• **Task directions**: In the material below, the lines containing the word "shoulder" are required; copy each of them.

• **Stored data**:
/---
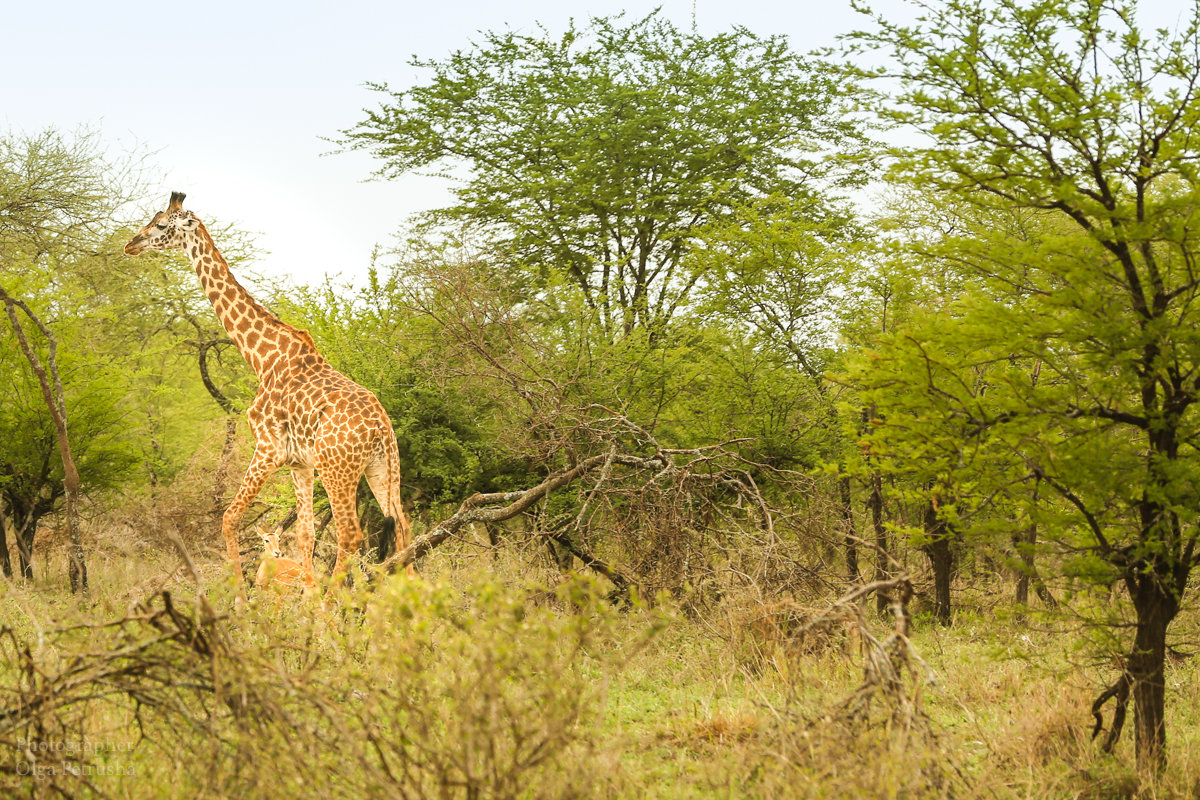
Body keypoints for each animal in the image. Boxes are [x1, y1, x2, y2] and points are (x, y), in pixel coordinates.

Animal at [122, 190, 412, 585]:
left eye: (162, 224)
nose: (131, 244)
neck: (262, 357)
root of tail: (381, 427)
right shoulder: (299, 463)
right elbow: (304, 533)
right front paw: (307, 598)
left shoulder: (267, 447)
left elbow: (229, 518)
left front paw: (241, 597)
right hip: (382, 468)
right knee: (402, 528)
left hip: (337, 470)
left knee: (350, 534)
\---
/---
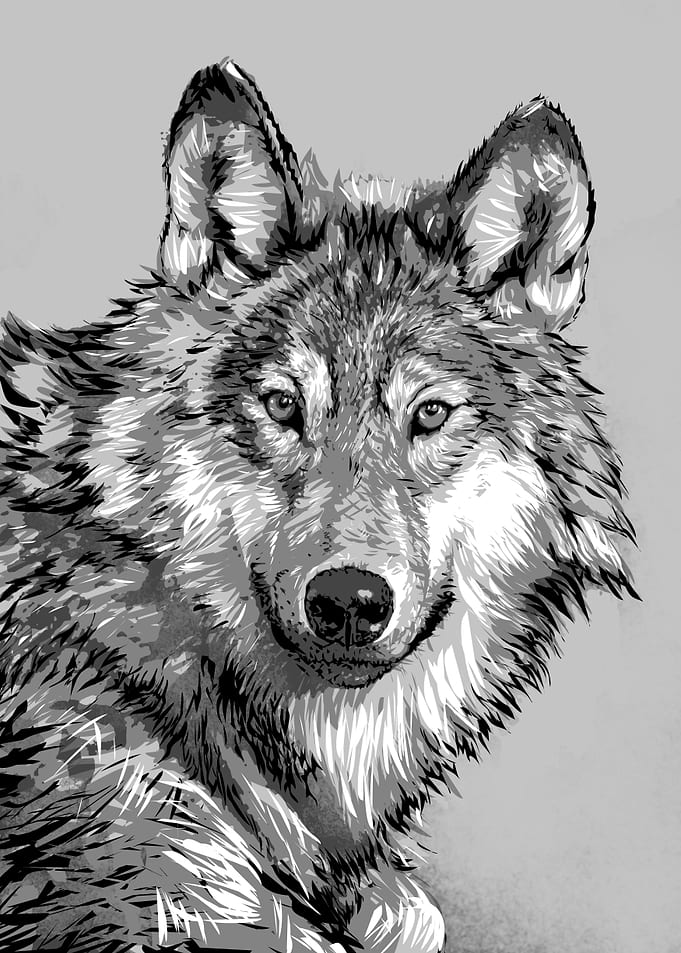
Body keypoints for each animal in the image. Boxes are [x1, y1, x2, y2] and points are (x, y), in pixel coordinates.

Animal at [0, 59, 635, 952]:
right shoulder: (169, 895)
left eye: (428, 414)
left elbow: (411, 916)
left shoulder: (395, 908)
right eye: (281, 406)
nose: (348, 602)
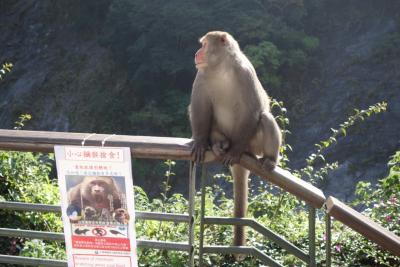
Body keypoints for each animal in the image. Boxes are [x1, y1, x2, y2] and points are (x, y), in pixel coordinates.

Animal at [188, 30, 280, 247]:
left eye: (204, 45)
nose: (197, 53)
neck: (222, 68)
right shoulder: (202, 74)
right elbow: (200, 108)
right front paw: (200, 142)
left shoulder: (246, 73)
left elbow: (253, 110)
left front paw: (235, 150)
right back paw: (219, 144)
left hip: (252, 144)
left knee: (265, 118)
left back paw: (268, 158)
\---
• **Answer to this exercise**:
right shoulder: (299, 463)
left shoulder: (267, 447)
right shoulder: (169, 895)
left shoulder: (395, 908)
right shoulder: (202, 74)
left shoulder: (246, 73)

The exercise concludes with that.